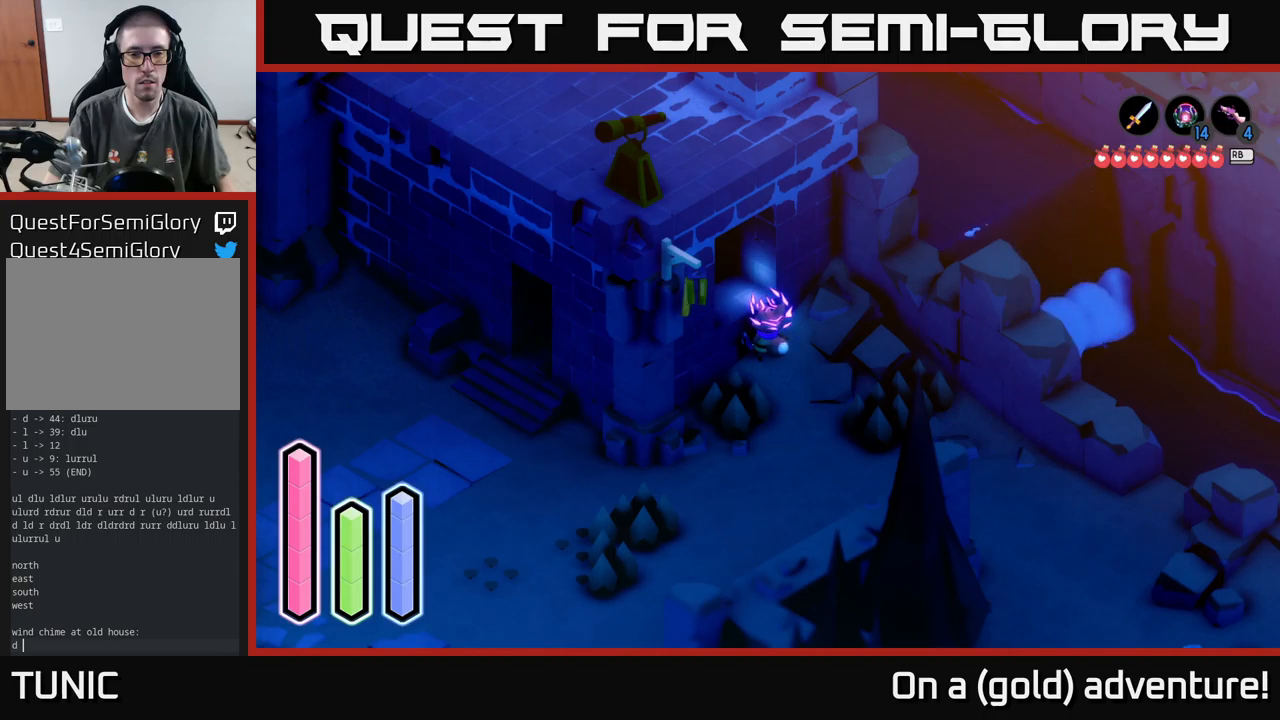
{"buttons": [], "left_stick": "down", "right_stick": "center", "events": [[466, "left_stick", "down"]]}
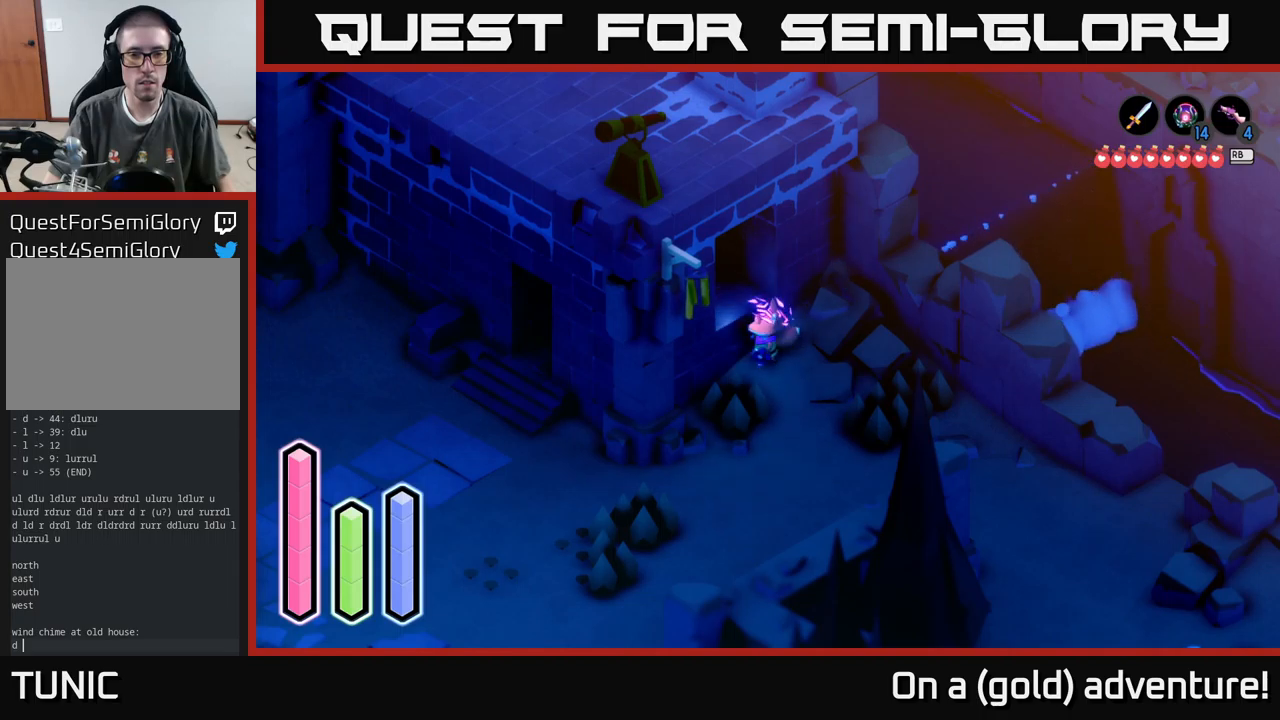
{"buttons": [], "left_stick": "down-left", "right_stick": "center", "events": [[266, "left_stick", "down-left"]]}
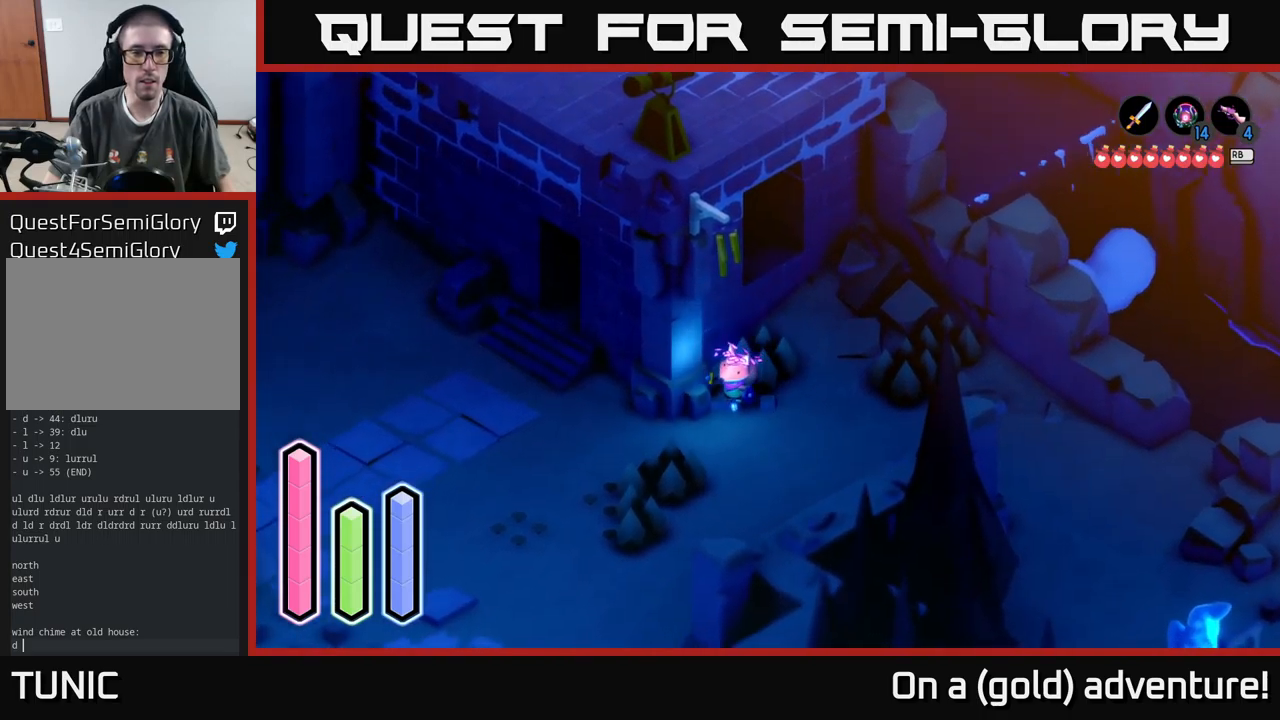
{"buttons": [], "left_stick": "down-left", "right_stick": "center", "events": []}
——
**About this exercise**. Repeat the material line for line. Pictures stay out of the copy.

**Task answer**.
{"buttons": [], "left_stick": "down", "right_stick": "center", "events": [[466, "left_stick", "down"]]}
{"buttons": [], "left_stick": "down-left", "right_stick": "center", "events": [[266, "left_stick", "down-left"]]}
{"buttons": [], "left_stick": "down-left", "right_stick": "center", "events": []}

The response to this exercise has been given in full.